Mein Freund, ich muss es ja ehrlich zugeben, ist jetzt nicht gerade der Romantiker in Person (möglicherweise bin ich auch einfach von den ganzen Hollywood-Filmen und Frauenromanen verdorben). Dementsprechend werde ich nicht mit kleinen Aufmerksamkeiten oder Liebesbriefen bombardiert - was ich auch gar nicht erwarte. Unseren Jahrestag feiern wir auch nie wirklich - oder wenn, dann Wochen später.
Nicht nur dass die Geschenke immer erste Sahne sind, nein, er fädelt es auch immer perfekt ein, so dass ich von seinen Eltern das passende Begleitgeschenk bekomme, sei es das Pasta- & Soßen-Rezeptbuch zur Pastamaschine oder das Begleitbuch zum Fotokurs.
Wie es sich gehört, öffne ich natürlich bei einem Geschenk immer zunächst die dabei liegende Karte. Letztes Jahr Weihnachten war ich dann sehr verwirrt, stand da doch "Die Pflicht beherrschst du, jetzt kommt die Kür!". Aaahaaa? Okay??! Häääh?! Das Geschenk beinhaltete dann ein Kochbuch mit Rezepten aus New York City sowie einen Gutschein für einen Kochkurs im Restaurant von einem Jürgen Köpp. Okay, schön, noch nie was von gehört.
Er klärte mich dann auf, dass das ein Sternekoch hier am Niederrhein sei und er mal davon gelesen hatte. Das klang ja alles toll, aber so richtig begeistert war ich nicht. Ich fühlte mich zunächst ein bisschen so, als stände da "lern doch mal richtig kochen"! Und der Gutschein war für mich alleine, so dass wir nicht gemeinsam kochen würden.

==========

Aufgabe:
Prüfe anhand des Textes über das Weihnachtsgeschenk oben, ob die folgenden Aussagen zutreffen: (a) Das Paar feiert seinen Jahrestag immer pünktlich. (b) Auf der Karte zum Geschenk stand ein Satz über Pflicht und Kür. (c) Der Gutschein für den Kochkurs galt für beide gemeinsam. Beantworte jede Aussage mit Ja oder Nein und zitiere die entscheidenden Worte des Textes wörtlich.

Bereitgestellte Angaben:
==========

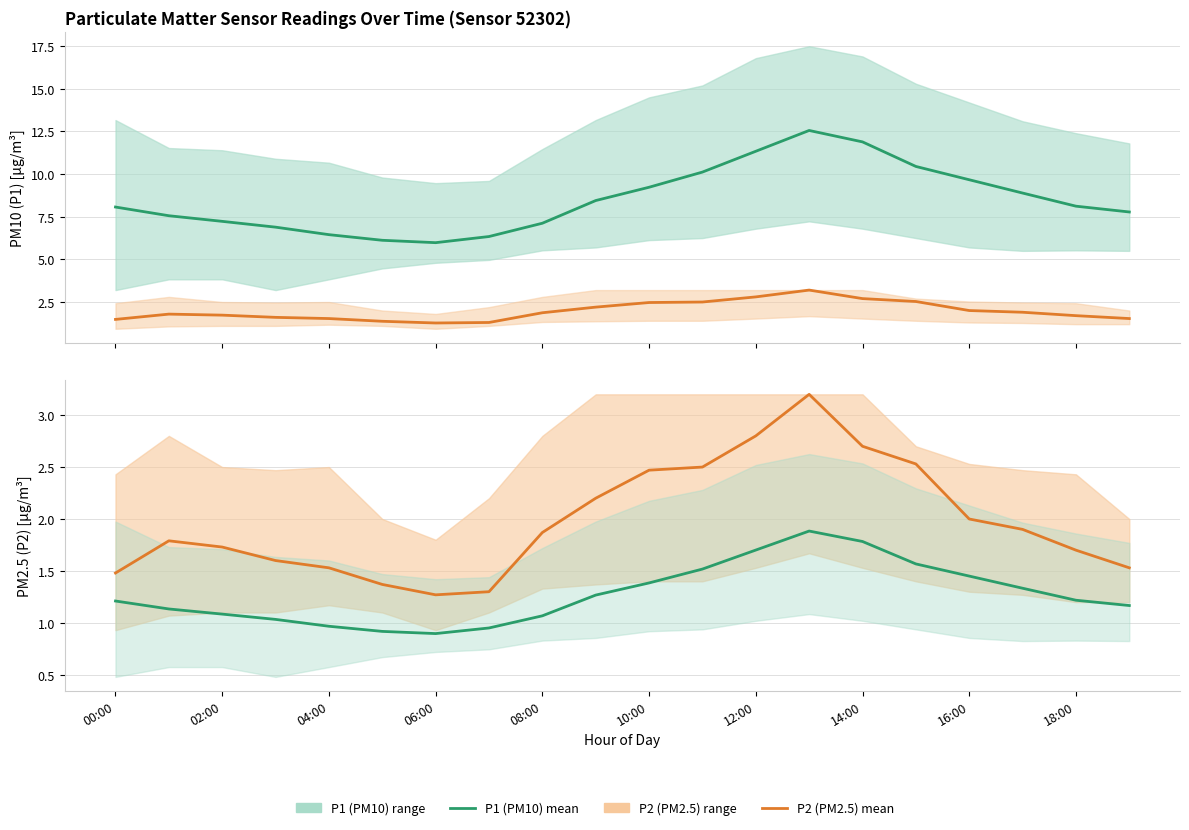

Reading right to left, list all the values displayed in this chart.

P1 (PM10 estimate): 7.8	8.1	8.9	9.7	10.4	11.9	12.6	11.3	10.1	9.2	8.4	7.1	6.3	6.0	6.1	6.5	6.9	7.2	7.6	8.1
P2 (PM2.5 estimate): 1.5	1.7	1.9	2.0	2.5	2.7	3.2	2.8	2.5	2.5	2.2	1.9	1.3	1.3	1.4	1.5	1.6	1.7	1.8	1.5
P1 scaled (PM10 estimate): 1.2	1.2	1.3	1.5	1.6	1.8	1.9	1.7	1.5	1.4	1.3	1.1	1.0	0.9	0.9	1.0	1.0	1.1	1.1	1.2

==========

Antwort:
(a) Nein: „Unseren Jahrestag feiern wir auch nie wirklich - oder wenn, dann Wochen später.“
(b) Ja: „Die Pflicht beherrschst du, jetzt kommt die Kür!“
(c) Nein: „Und der Gutschein war für mich alleine, so dass wir nicht gemeinsam kochen würden.“